Shemekka asked me one day, “Nnweyna, what is it that you want to do with this?” And I said, “We need a Black market.” That’s what I called it then. So she said, “Well, you need to talk to Elder Bernard and see what he thinks.” And I talked to him, and he said, “Nnweyna, this sounds like a great idea. Let’s do it!” So, we had the wheels going, and I felt like if I could get the buy-in from the community and the elders, maybe it can come out into the bigger picture of the city.
And [Peppers-Smith] has helped a lot. She knows everybody in the community. I needed some people who understand what’s going on with the pulse of the city so that they could talk good about me, but also tell me the do’s and don’ts.

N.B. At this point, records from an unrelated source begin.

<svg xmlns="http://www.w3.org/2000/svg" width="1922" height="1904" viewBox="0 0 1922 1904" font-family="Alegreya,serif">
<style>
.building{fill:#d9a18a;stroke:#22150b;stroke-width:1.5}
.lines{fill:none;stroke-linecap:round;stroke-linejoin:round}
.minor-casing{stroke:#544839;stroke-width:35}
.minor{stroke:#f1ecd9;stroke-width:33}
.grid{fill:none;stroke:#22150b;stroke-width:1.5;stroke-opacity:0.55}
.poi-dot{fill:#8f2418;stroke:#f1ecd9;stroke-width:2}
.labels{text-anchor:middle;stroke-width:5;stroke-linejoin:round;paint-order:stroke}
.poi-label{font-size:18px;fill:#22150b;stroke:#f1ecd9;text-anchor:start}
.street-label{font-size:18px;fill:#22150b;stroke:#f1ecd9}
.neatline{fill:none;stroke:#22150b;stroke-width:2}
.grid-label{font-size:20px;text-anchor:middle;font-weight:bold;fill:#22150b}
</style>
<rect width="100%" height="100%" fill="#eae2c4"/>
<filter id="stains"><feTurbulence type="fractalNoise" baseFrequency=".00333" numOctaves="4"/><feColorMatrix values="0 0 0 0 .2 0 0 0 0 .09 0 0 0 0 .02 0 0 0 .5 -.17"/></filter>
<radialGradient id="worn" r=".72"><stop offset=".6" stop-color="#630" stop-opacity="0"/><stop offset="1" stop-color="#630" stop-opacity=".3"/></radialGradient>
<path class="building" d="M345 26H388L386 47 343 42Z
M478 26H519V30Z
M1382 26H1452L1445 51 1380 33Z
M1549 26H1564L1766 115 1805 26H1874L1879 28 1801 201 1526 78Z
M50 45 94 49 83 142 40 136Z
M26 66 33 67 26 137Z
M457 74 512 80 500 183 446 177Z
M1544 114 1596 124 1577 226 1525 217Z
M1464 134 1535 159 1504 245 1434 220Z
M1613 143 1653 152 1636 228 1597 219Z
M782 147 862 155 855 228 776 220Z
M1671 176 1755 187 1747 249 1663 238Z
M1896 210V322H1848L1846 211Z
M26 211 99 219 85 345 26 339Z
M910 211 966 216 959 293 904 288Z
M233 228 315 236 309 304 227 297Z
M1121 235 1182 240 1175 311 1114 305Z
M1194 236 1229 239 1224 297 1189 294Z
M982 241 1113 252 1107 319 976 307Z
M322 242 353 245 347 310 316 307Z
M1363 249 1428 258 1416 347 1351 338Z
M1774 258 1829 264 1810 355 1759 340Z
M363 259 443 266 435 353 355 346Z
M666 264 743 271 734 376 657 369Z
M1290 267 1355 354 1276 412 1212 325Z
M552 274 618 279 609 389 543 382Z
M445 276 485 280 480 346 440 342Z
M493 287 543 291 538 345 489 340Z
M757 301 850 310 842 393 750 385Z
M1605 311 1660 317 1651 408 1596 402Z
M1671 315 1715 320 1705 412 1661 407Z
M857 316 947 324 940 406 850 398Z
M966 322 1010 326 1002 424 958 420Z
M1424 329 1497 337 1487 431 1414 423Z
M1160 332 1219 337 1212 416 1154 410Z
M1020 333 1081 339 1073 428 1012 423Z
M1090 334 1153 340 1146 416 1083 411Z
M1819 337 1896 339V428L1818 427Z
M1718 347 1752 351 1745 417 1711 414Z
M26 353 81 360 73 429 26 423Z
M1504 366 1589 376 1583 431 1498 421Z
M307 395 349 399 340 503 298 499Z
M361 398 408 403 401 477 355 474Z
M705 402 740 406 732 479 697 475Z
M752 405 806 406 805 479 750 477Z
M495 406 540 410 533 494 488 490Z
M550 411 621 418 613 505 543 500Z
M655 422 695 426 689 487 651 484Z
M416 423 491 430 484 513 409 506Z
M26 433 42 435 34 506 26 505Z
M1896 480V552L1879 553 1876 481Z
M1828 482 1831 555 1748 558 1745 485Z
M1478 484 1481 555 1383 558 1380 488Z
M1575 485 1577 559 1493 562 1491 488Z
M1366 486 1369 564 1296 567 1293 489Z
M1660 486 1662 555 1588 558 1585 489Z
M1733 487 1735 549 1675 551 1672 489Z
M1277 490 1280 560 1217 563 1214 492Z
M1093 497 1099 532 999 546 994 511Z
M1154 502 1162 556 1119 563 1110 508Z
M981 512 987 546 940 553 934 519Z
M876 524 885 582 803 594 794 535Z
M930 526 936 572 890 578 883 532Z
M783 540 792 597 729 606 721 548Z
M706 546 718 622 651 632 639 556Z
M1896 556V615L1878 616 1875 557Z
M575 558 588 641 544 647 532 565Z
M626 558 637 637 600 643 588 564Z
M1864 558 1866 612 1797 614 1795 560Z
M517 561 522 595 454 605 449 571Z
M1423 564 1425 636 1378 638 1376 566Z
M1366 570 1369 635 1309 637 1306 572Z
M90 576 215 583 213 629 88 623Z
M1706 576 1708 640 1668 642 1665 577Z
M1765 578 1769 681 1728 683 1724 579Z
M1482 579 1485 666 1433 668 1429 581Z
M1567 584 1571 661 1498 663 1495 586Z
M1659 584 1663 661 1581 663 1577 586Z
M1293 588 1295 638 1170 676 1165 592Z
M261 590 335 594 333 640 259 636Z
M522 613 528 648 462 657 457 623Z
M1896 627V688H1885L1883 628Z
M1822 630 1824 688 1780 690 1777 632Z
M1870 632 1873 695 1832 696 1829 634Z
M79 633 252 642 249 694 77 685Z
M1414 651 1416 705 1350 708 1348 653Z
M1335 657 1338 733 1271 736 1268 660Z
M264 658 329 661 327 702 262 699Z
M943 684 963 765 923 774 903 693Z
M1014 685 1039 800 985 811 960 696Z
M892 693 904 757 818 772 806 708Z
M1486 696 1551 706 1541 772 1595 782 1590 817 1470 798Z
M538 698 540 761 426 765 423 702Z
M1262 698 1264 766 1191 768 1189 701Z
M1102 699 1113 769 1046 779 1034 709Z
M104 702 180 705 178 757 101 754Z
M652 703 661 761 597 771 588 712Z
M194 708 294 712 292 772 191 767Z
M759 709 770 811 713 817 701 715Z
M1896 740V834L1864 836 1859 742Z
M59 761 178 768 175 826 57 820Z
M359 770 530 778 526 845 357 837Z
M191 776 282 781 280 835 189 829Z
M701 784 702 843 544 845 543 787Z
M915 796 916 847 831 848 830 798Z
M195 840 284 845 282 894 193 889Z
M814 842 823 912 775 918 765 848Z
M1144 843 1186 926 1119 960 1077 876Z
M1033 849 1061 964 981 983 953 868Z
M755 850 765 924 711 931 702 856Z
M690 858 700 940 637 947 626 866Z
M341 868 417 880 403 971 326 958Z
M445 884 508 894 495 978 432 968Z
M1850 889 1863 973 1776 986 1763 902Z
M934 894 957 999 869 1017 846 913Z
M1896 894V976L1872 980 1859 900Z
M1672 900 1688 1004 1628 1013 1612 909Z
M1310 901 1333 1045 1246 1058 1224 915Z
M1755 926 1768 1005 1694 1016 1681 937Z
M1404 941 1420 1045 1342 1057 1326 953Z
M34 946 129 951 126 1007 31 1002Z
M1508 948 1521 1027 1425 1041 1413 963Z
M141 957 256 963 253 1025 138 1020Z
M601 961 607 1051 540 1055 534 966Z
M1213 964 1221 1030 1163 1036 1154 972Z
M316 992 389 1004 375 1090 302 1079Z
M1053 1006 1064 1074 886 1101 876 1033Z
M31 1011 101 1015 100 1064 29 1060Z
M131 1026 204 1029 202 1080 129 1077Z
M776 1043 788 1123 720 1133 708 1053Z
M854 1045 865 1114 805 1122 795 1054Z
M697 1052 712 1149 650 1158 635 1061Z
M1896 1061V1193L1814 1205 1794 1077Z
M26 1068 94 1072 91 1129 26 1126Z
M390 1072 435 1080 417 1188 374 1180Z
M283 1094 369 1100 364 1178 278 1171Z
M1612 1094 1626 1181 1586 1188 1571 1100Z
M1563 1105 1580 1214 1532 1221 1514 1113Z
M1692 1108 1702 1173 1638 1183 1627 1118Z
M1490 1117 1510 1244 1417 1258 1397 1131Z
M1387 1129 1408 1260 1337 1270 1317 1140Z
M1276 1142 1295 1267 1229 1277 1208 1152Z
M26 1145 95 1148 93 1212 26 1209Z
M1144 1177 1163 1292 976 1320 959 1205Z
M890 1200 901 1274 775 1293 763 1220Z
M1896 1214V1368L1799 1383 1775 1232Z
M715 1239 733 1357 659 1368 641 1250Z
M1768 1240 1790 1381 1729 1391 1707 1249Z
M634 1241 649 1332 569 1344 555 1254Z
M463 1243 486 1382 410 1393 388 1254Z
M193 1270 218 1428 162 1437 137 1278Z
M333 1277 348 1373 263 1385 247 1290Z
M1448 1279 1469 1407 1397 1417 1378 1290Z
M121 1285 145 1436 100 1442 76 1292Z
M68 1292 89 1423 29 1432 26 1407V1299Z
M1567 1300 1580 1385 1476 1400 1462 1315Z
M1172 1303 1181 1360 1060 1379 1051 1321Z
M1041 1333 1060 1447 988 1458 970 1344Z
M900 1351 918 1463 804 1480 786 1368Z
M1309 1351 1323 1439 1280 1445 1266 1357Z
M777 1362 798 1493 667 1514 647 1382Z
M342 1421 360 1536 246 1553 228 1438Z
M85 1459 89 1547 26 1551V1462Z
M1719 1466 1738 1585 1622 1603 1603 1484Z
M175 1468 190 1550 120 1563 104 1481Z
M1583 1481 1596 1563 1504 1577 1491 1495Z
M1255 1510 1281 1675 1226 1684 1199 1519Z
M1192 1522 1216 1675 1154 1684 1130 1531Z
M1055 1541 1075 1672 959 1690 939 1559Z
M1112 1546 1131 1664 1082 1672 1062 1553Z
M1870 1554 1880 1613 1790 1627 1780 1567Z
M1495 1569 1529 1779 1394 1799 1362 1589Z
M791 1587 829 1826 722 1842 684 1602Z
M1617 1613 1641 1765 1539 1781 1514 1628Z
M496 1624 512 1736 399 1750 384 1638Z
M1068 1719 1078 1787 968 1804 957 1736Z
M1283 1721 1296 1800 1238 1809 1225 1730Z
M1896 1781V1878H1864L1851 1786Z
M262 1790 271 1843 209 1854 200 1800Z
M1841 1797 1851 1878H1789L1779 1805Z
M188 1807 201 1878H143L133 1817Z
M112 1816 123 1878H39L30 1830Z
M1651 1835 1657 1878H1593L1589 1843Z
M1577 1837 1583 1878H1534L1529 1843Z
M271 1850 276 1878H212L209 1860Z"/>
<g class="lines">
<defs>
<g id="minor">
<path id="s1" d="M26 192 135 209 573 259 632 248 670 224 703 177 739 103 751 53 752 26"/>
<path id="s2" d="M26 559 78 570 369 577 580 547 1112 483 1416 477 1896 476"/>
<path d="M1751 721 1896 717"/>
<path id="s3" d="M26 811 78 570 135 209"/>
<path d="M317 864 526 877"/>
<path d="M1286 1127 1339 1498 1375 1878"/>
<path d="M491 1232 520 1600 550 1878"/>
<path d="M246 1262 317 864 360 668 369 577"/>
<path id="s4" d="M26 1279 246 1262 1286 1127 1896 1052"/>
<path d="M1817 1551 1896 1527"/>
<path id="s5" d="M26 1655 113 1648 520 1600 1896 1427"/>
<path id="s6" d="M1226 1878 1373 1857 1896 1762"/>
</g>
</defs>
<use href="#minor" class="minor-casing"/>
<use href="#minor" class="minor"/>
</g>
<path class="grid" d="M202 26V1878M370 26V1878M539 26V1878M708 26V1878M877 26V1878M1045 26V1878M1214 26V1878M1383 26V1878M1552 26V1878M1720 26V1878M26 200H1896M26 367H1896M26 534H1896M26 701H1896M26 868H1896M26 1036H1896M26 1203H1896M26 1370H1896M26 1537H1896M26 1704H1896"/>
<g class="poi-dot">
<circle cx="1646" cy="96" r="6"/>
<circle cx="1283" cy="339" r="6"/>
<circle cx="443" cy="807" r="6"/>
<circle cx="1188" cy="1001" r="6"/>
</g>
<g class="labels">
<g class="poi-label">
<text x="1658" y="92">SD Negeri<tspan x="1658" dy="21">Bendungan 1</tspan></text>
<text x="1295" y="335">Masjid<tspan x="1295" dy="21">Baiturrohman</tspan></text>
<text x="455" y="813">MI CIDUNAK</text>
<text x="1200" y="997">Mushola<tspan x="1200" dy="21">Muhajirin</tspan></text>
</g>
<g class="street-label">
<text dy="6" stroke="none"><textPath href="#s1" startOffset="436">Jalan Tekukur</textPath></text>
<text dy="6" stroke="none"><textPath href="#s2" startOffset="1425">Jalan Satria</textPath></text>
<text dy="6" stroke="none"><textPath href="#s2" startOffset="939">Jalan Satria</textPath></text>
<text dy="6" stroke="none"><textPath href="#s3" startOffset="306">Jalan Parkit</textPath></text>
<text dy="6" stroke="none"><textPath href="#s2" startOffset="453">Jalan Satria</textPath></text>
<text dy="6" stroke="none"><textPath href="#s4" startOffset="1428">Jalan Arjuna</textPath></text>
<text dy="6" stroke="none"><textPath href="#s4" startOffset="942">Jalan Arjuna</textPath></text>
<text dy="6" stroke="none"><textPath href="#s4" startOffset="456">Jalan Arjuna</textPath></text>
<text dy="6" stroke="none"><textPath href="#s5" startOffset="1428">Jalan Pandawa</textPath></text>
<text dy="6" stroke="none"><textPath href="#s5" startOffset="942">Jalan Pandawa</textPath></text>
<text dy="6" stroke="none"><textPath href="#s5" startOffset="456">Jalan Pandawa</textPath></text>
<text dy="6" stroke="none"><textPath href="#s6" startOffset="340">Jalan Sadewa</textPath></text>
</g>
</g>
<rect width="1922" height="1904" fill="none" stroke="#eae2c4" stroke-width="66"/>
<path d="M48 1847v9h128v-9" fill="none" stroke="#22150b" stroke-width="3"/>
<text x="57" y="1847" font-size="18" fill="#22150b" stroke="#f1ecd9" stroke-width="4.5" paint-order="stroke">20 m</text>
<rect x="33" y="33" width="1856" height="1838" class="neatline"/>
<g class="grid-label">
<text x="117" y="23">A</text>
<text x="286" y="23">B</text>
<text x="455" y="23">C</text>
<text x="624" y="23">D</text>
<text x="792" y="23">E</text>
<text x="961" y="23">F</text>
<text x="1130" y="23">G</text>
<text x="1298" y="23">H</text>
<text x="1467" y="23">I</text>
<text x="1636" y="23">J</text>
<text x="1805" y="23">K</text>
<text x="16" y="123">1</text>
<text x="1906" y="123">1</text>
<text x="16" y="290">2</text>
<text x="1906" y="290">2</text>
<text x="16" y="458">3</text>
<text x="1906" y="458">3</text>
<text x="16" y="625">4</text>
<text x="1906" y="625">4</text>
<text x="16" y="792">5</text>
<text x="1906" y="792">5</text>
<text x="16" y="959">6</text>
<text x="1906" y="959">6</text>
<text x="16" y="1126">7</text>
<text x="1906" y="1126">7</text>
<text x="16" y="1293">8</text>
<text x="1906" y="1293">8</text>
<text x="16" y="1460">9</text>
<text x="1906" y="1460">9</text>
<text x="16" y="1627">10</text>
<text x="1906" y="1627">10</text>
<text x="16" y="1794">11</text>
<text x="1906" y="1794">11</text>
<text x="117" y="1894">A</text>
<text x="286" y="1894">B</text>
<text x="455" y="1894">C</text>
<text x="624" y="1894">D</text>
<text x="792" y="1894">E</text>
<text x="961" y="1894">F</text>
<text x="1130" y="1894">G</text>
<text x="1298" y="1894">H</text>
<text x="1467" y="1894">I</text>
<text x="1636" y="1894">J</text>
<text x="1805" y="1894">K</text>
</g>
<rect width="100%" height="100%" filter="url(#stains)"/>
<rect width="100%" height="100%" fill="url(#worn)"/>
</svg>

Why is Sankofa Market a good fit specifically for Asheville?
It’s heartbreaking to know that there were so many thriving Black-owned businesses in Asheville [before urban renewal efforts between the 1950s and ’80s] and there aren’t that many now. And this city is so beautiful — we could all have somewhere to shine and share our culture. That’s what Asheville is definitely needing: a place for sharing multicultural activity.
Is the plan to bring in vendors from across the community, or is it important to keep the focus on Black entrepreneurs?
We’re not excluding anyone, but we want to elevate the community that’s being underserved and lacks resources, and also give ourselves an opportunity to build some generational wealth. That’s the No. 1 thing: homeownership, business ownership, building wealth and supporting our community. I want my community to know that I’m here, I’m ready to work and I’m ready to elevate anyone who’s ready to partner.
What other goals do you have for Sankofa Market?
We need Black pop-up shops every weekend, all over the city, because there’s enough space for all of us. And if I can get at least 12 vendors to travel with me throughout Asheville, maybe across Western North Carolina, and have sort of a traveling Sankofa Market, that would be great. Then I would feel like I hit the mark.